I left London.
I arrived in New York, this is my journey:
When I moved to Long Island New York (area not disclosed), I imagined it to be like any high school movie, cliche and cliquey. You would have the Drama geeks, the geeks, the populars, the jocks, the cheerleaders. I moved having no identity, I realised I could start again leave my closed off, posh girl, cold, stereotypical boarding school girl identity behind. However, I soon realised that I actually didn’t care and the person my school had nurtured me into being, may not have fit the classic American vibe, but I wasn’t American.
My loneliness was apparent as soon as I arrived at my new house, but I didn’t really mind, I was focused on achieving great SATs so it did not matter that I had essentially wasted my first year of A levels by moving, but I soon realised I was eventually going to be forced to leave my bed and meet new people, despite my intention being ignoring everyone and everything until I graduated and the move back to London for university, but I was fooling myself if I believed I could go unnoticed for a whole year.
The Town that I moved, I soon realised could be described as minuscule, especially in comparison to London and reminded my of an episode of ‘One Tree Hill’ or ‘Friday night Lights’, despite being in New York. There was about 10 restaurants on the high street and was nothing like anything I had experienced in London, or even at my time in the countryside.
For the first week I continued to revise, work hard, hang out with my brother who became my best friend and stay in my room (boring I know), but I wanted to keep my presence on the street limited. However it was inevitable living in a small town with a small population and a small variety of restaurants, people would begin to question who these British people were invading America. And here, begins my first proper encounter with High School life:
Me and my brother had decided that day, after about a week of living in America that we were going to a small Japanese restaurant, as we had not eaten sushi since we had arrived and were beginning to get withdrawal symptoms from avocado maki. We stuffed our faces as usual eating at an equivalent to 30 miles an hour and after half an hour receiving the check and heading to Ben and Jerry’s for an ice-cream.

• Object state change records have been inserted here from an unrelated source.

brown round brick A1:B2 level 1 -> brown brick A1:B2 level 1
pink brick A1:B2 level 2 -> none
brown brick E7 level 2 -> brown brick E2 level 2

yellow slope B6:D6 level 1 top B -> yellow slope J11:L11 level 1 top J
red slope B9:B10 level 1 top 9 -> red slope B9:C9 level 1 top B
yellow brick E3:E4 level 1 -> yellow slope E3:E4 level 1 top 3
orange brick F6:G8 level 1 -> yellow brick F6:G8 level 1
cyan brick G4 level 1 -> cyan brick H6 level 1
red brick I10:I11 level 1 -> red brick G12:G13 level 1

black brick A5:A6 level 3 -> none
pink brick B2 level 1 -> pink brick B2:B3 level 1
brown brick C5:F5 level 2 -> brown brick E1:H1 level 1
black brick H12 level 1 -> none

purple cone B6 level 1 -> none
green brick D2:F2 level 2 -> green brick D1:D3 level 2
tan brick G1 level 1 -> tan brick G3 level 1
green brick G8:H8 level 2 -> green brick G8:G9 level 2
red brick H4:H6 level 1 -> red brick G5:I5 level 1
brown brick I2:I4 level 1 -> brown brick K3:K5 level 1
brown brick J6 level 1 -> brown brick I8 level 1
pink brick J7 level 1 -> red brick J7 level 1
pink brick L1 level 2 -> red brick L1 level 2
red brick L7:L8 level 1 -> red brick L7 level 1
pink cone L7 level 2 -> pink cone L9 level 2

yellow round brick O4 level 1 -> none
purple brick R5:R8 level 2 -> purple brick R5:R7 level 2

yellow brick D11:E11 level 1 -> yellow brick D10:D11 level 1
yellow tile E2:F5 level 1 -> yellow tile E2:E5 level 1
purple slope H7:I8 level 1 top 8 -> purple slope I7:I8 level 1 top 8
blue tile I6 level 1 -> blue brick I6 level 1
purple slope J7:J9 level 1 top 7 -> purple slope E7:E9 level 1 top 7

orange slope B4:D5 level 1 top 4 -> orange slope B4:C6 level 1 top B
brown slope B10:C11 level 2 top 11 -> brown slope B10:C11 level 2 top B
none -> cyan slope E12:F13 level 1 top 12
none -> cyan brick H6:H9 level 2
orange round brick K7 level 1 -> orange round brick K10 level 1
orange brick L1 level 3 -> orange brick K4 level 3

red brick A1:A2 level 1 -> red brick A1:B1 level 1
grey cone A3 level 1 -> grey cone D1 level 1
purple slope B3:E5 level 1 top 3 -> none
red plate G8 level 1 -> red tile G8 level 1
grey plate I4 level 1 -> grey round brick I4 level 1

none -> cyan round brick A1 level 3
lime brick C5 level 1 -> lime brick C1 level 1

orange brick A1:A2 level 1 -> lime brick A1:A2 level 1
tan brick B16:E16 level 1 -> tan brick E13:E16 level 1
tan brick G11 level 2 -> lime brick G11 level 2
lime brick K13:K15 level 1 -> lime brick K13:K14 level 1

This is where and when we encountered our first proper conversations with a group of high schoolers…
My initial interpretation that American teens were rude and confrontational were correct. This group of boys, who I later found out to be going into their junior year just like my brother, as soon as we had ordered ice-cream asked who we were. No Sorry, or please or polite language just a “who are you?”. This I remember immediately made me role my eyes and stereotype them as egocentric boys who were entitled. However, my brother’s relatively extroverted attitude, unlike me who would have rather walked out that shop, began to make conversation with them, leading us to discuss our future high school characteristics and characters, as well as discuss our move the reasoning behind it for a long time.
By the time I left, my initial impressions had changed, but not too fantastic boys who I admired but decent, charming boys who were obvious ‘players’. With the constant flirting from that night, I immediately understood what an mixed American High school and town was going to be like. I soon unfortunately realised that going under the radar as a ‘British senior girl’ was not going to be successful, and with the benefit of hindsight buy initial thoughts were accurate.
However, I left alone soon after, allowing my brother to socialise with his new peers, along with my melted ice-cream which forced to throw it in the bin as it was uneatable and an invitation to a ‘summer party’ that Saturday night for the future seniors and juniors in my new town.